# TASK INSTRUCTIONS
In the scholarly notes below, to which cities were the Roman officials' letters about the Jewish pilgrims especially addressed?

BEGIN PAGE EXTRACT

I add from a Phrygian inscription quoted in my Cities and Bishroprics of Phrygia, Part II, 1897, p.790—
ἅστεσι δ᾽ ἐν πολλοῖσιν ἰθαγενέων λάχε τειμὰς, λέιφας καὶ κουνρους ούδὲν ἀφαυροτέρους,
He was presented with the freedom of many cities, and left sons as good as himself.
5. P. 264. The safe passage of the Jewish pilgrims from the west and north sides of the Aegean to Jerusalem was ensured by letters of many Roman officials, especially addressed to the cities of Cos and Ephesus. It is obvious that these cities lay on the line of the pilgrims’ voyage; and as the pilgrims were the subject of so much correspondence they must have been numerous, and pilgrim ships must have sailed regularly at the proper season.
6. P. 271. To illustrate the view that Paul used the School of Tyrannus in the forenoon and no later, Mr. A. Souter quotes Augustine Confess., VI, 11,18, antemeridianis horis discipuli occupant (of the School of Rhetoric at Milan), while the scholars were free in the afternoon, and Augustine considers that those free hours ought to be devoted to religion.

END PAGE EXTRACT
BEGIN DATA UNDER STUDY

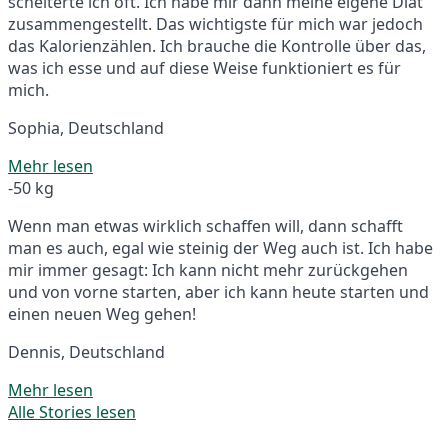
scheiterte ich oft. Ich habe mir dann meine eigene Diät
zusammengestellt. Das wichtigste für mich war jedoch
das Kalorienzählen. Ich brauche die Kontrolle über das,
was ich esse und auf diese Weise funktioniert es für
mich.
Sophia, Deutschland
Mehr lesen
-50 kg
Wenn man etwas wirklich schaffen will, dann schafft
man es auch, egal wie steinig der Weg auch ist. Ich habe
mir immer gesagt: Ich kann nicht mehr zurückgehen
und von vorne starten, aber ich kann heute starten und
einen neuen Weg gehen!
Dennis, Deutschland
Mehr lesen
Alle Stories lesen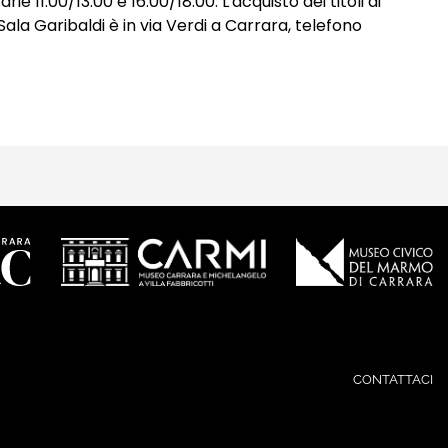
.00/13.00 e 16.00/18.00. L'acquisto dei titoli di
la Garibaldi è in via Verdi a Carrara, telefono
CONTATTACI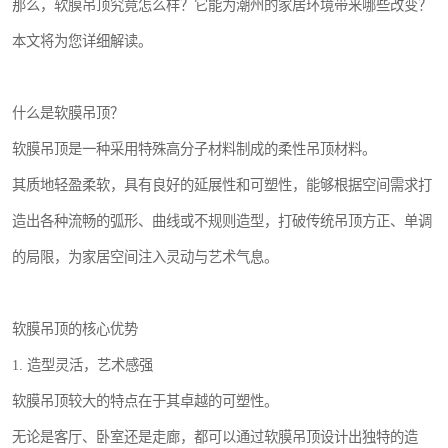
那么，软膜吊顶究竟怎么样？它能为潮州的家居环境带来哪些改变？
本文将为您详细解读。
什么是软膜吊顶？
软膜吊顶是一种采用特殊高分子材料制成的柔性吊顶材料。
其质地轻盈柔软，具有良好的延展性和可塑性，能够根据空间需求打
造出各种流畅的弧形、曲线或不规则造型，打破传统吊顶方正、单调
的局限，为家居空间注入灵动与艺术气息。
软膜吊顶的核心优势
1. 造型灵活，艺术感强
软膜吊顶较大的特点在于其卓越的可塑性。
无论是客厅、卧室还是走廊，都可以通过软膜吊顶设计出独特的造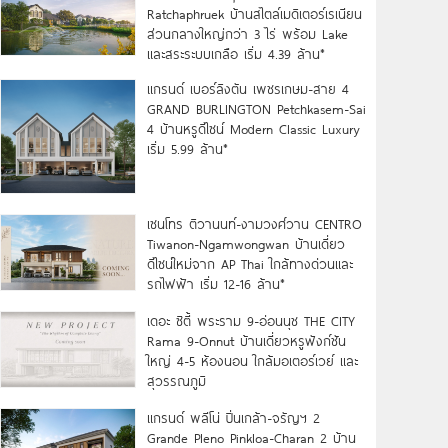
Ratchaphruek บ้านสไตล์เมดิเตอร์เรเนียน
ส่วนกลางใหญ่กว่า 3 ไร่ พร้อม Lake
และสระระบบเกลือ เริ่ม 4.39 ล้าน*
แกรนด์ เบอร์ลิงตัน เพชรเกษม-สาย 4
GRAND BURLINGTON Petchkasem-Sai
4 บ้านหรูดีไซน์ Modern Classic Luxury
เริ่ม 5.99 ล้าน*
เซนโทร ติวานนท์-งามวงศ์วาน CENTRO
Tiwanon-Ngamwongwan บ้านเดี่ยว
ดีไซน์ใหม่จาก AP Thai ใกล้ทางด่วนและ
รถไฟฟ้า เริ่ม 12-16 ล้าน*
เดอะ ซิตี้ พระราม 9-อ่อนนุช THE CITY
Rama 9-Onnut บ้านเดี่ยวหรูฟังก์ชัน
ใหญ่ 4-5 ห้องนอน ใกล้มอเตอร์เวย์ และ
สุวรรณภูมิ
แกรนด์ พลีโน่ ปิ่นเกล้า-จรัญฯ 2
Grande Pleno Pinkloa-Charan 2 บ้าน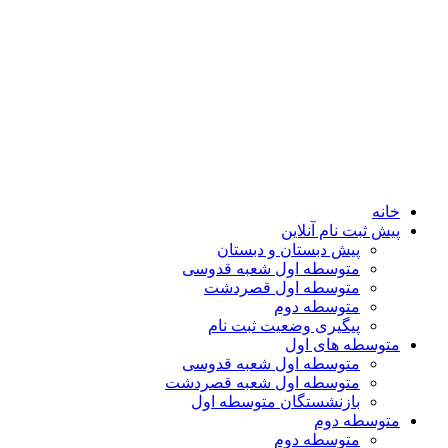
خانه
پیش ثبت نام آنلاین
پیش دبستان و دبستان
متوسطه اول شعبه قدوسی
متوسطه اول قصردشت
متوسطه دوم
پیگیری وضعیت ثبت نام
متوسطه های اول
متوسطه اول شعبه قدوسی
متوسطه اول شعبه قصردشت
بازنشستگان متوسطه اول
متوسطه دوم
متوسطه دوم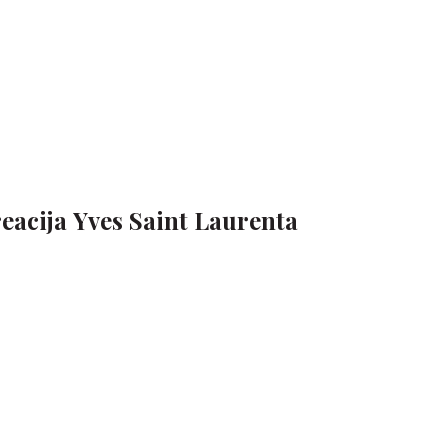
reacija Yves Saint Laurenta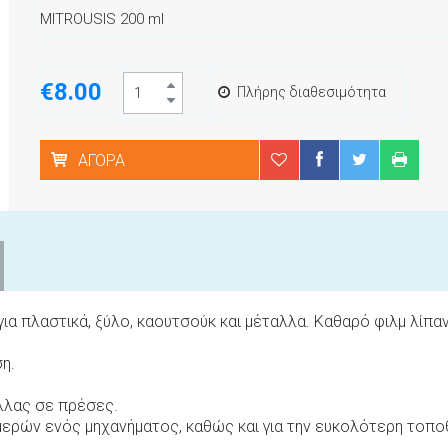
ΜΙTROUSIS 200 ml
€8.00
Πλήρης διαθεσιμότητα
ΑΓΟΡΆ
α πλαστικά, ξύλο, καουτσούκ και μέταλλα. Καθαρό φιλμ λίπαν
η.
λλας σε πρέσες.
ν μερών ενός μηχανήματος, καθώς και για την ευκολότερη τ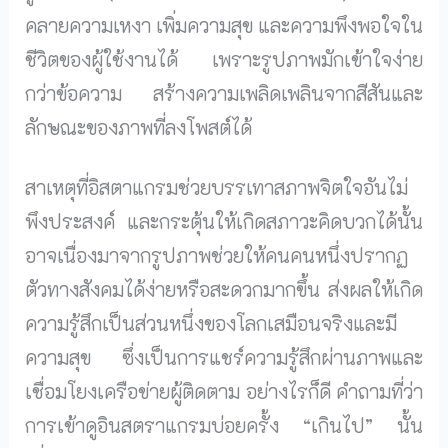
คลายความเหงา เพิ่มความสุข และความพึงพอใจใน
ชีวิตของผู้ใช้งานได้ เพราะรูปภาพมักเข้าใจง่าย
กว่าข้อความ สร้างความเพลิดเพลินจากสีสันและ
ลักษณะของภาพที่ลงโพสต์ได้
สาเหตุที่อิสตาแกรมช่วยบรรเทาสภาพจิตใจอันไม่
พึงประสงค์ และกระตุ้นให้เกิดสภาวะคิดบวกได้นั้น
อาจเนื่องมาจากรูปภาพช่วยให้คนคนหนึ่งปรากฏ
ตัวทางสังคมได้ง่ายหรือสะดวกมากขึ้น ส่งผลให้เกิด
ความรู้สึกเป็นส่วนหนึ่งของโลกเสมือนจริงและมี
ความสุข ซึ่งเป็นการแชร์ความรู้สึกผ่านภาพและ
เชื่อมโยงเครือข่ายผู้ติดตาม อย่างไรก็ดี คำถามที่ว่า
การเข้าดูอินสตราแกรมบ่อยครั้ง “เกินไป” นั้น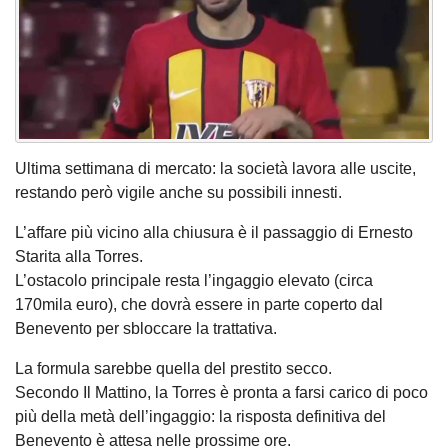
Ultima settimana di mercato: la società lavora alle uscite,
restando però vigile anche su possibili innesti.
L’affare più vicino alla chiusura è il passaggio di Ernesto
Starita alla Torres.
L’ostacolo principale resta l’ingaggio elevato (circa
170mila euro), che dovrà essere in parte coperto dal
Benevento per sbloccare la trattativa.
La formula sarebbe quella del prestito secco.
Secondo Il Mattino, la Torres è pronta a farsi carico di poco
più della metà dell’ingaggio: la risposta definitiva del
Benevento è attesa nelle prossime ore.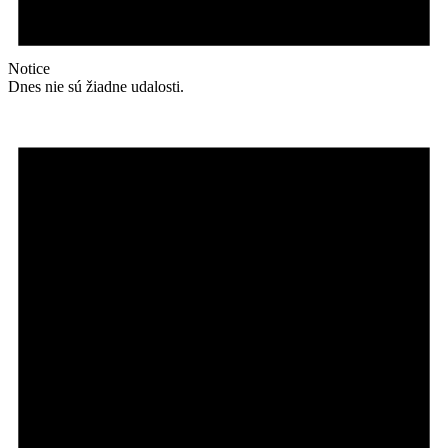
Notice
Dnes nie sú žiadne udalosti.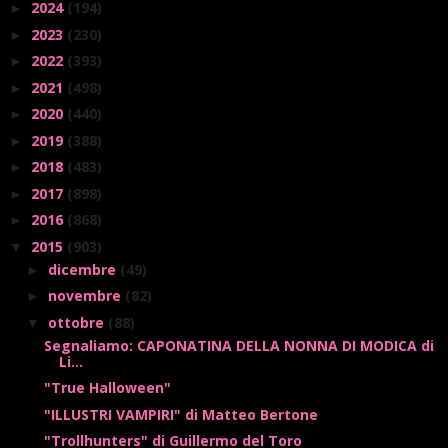
2024
(194)
►
2023
(230)
►
2022
(393)
►
2021
(498)
►
2020
(440)
►
2019
(388)
►
2018
(483)
►
2017
(898)
►
2016
(868)
►
2015
(903)
▼
dicembre
(49)
►
novembre
(82)
►
ottobre
(88)
▼
Segnaliamo: CAPONATINA DELLA NONNA DI MODICA di
Li...
"True Halloween"
"ILLUSTRI VAMPIRI" di Matteo Bertone
"Trollhunters" di Guillermo del Toro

END DATA UNDER STUDY

# ANSWER BOX
Cos and Ephesus.